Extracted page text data
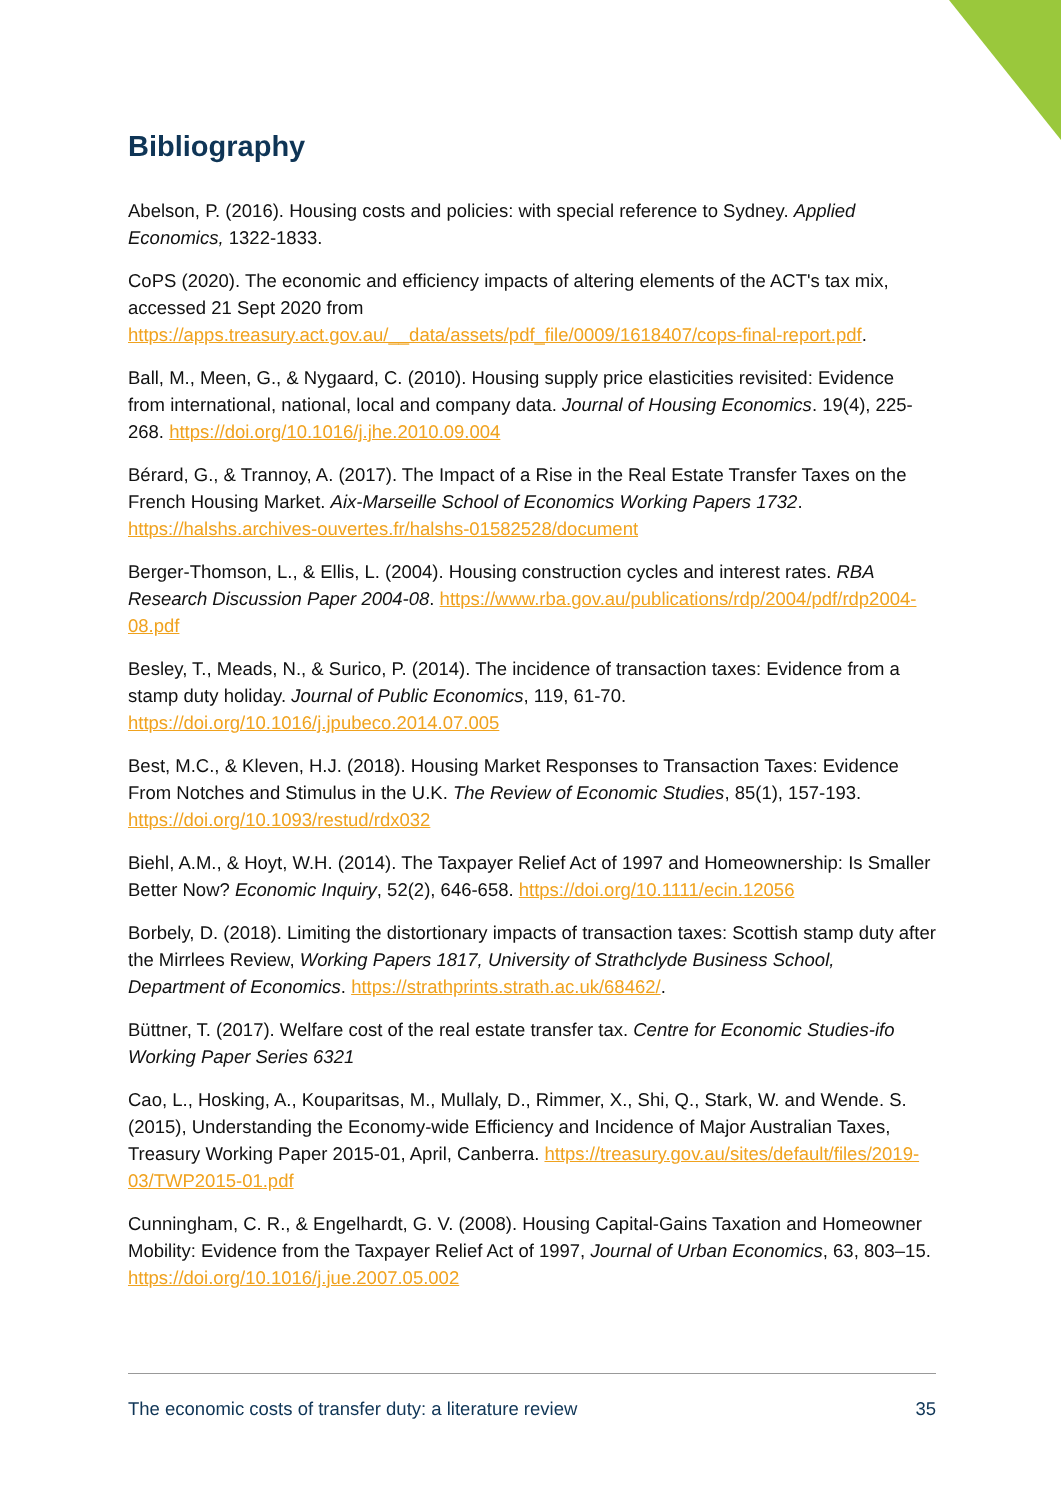Bibliography
Abelson, P. (2016). Housing costs and policies: with special reference to Sydney. Applied Economics, 1322-1833.
CoPS (2020). The economic and efficiency impacts of altering elements of the ACT's tax mix, accessed 21 Sept 2020 from https://apps.treasury.act.gov.au/__data/assets/pdf_file/0009/1618407/cops-final-report.pdf.
Ball, M., Meen, G., & Nygaard, C. (2010). Housing supply price elasticities revisited: Evidence from international, national, local and company data. Journal of Housing Economics. 19(4), 225-268. https://doi.org/10.1016/j.jhe.2010.09.004
Bérard, G., & Trannoy, A. (2017). The Impact of a Rise in the Real Estate Transfer Taxes on the French Housing Market. Aix-Marseille School of Economics Working Papers 1732. https://halshs.archives-ouvertes.fr/halshs-01582528/document
Berger-Thomson, L., & Ellis, L. (2004). Housing construction cycles and interest rates. RBA Research Discussion Paper 2004-08. https://www.rba.gov.au/publications/rdp/2004/pdf/rdp2004-08.pdf
Besley, T., Meads, N., & Surico, P. (2014). The incidence of transaction taxes: Evidence from a stamp duty holiday. Journal of Public Economics, 119, 61-70. https://doi.org/10.1016/j.jpubeco.2014.07.005
Best, M.C., & Kleven, H.J. (2018). Housing Market Responses to Transaction Taxes: Evidence From Notches and Stimulus in the U.K. The Review of Economic Studies, 85(1), 157-193. https://doi.org/10.1093/restud/rdx032
Biehl, A.M., & Hoyt, W.H. (2014). The Taxpayer Relief Act of 1997 and Homeownership: Is Smaller Better Now? Economic Inquiry, 52(2), 646-658. https://doi.org/10.1111/ecin.12056
Borbely, D. (2018). Limiting the distortionary impacts of transaction taxes: Scottish stamp duty after the Mirrlees Review, Working Papers 1817, University of Strathclyde Business School, Department of Economics. https://strathprints.strath.ac.uk/68462/.
Büttner, T. (2017). Welfare cost of the real estate transfer tax. Centre for Economic Studies-ifo Working Paper Series 6321
Cao, L., Hosking, A., Kouparitsas, M., Mullaly, D., Rimmer, X., Shi, Q., Stark, W. and Wende. S. (2015), Understanding the Economy-wide Efficiency and Incidence of Major Australian Taxes, Treasury Working Paper 2015-01, April, Canberra. https://treasury.gov.au/sites/default/files/2019-03/TWP2015-01.pdf
Cunningham, C. R., & Engelhardt, G. V. (2008). Housing Capital-Gains Taxation and Homeowner Mobility: Evidence from the Taxpayer Relief Act of 1997, Journal of Urban Economics, 63, 803–15. https://doi.org/10.1016/j.jue.2007.05.002
The economic costs of transfer duty: a literature review 35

Exercise description ▸ From the first line through the line with "Best, M.C., &", output those lines of the entries above exactly, and nothing else, with the pictures left out.

Exercise answer ▸
Bibliography
Abelson, P. (2016). Housing costs and policies: with special reference to Sydney. Applied Economics, 1322-1833.
CoPS (2020). The economic and efficiency impacts of altering elements of the ACT's tax mix, accessed 21 Sept 2020 from https://apps.treasury.act.gov.au/__data/assets/pdf_file/0009/1618407/cops-final-report.pdf.
Ball, M., Meen, G., & Nygaard, C. (2010). Housing supply price elasticities revisited: Evidence from international, national, local and company data. Journal of Housing Economics. 19(4), 225-268. https://doi.org/10.1016/j.jhe.2010.09.004
Bérard, G., & Trannoy, A. (2017). The Impact of a Rise in the Real Estate Transfer Taxes on the French Housing Market. Aix-Marseille School of Economics Working Papers 1732. https://halshs.archives-ouvertes.fr/halshs-01582528/document
Berger-Thomson, L., & Ellis, L. (2004). Housing construction cycles and interest rates. RBA Research Discussion Paper 2004-08. https://www.rba.gov.au/publications/rdp/2004/pdf/rdp2004-08.pdf
Besley, T., Meads, N., & Surico, P. (2014). The incidence of transaction taxes: Evidence from a stamp duty holiday. Journal of Public Economics, 119, 61-70. https://doi.org/10.1016/j.jpubeco.2014.07.005
Best, M.C., & Kleven, H.J. (2018). Housing Market Responses to Transaction Taxes: Evidence From Notches and Stimulus in the U.K. The Review of Economic Studies, 85(1), 157-193. https://doi.org/10.1093/restud/rdx032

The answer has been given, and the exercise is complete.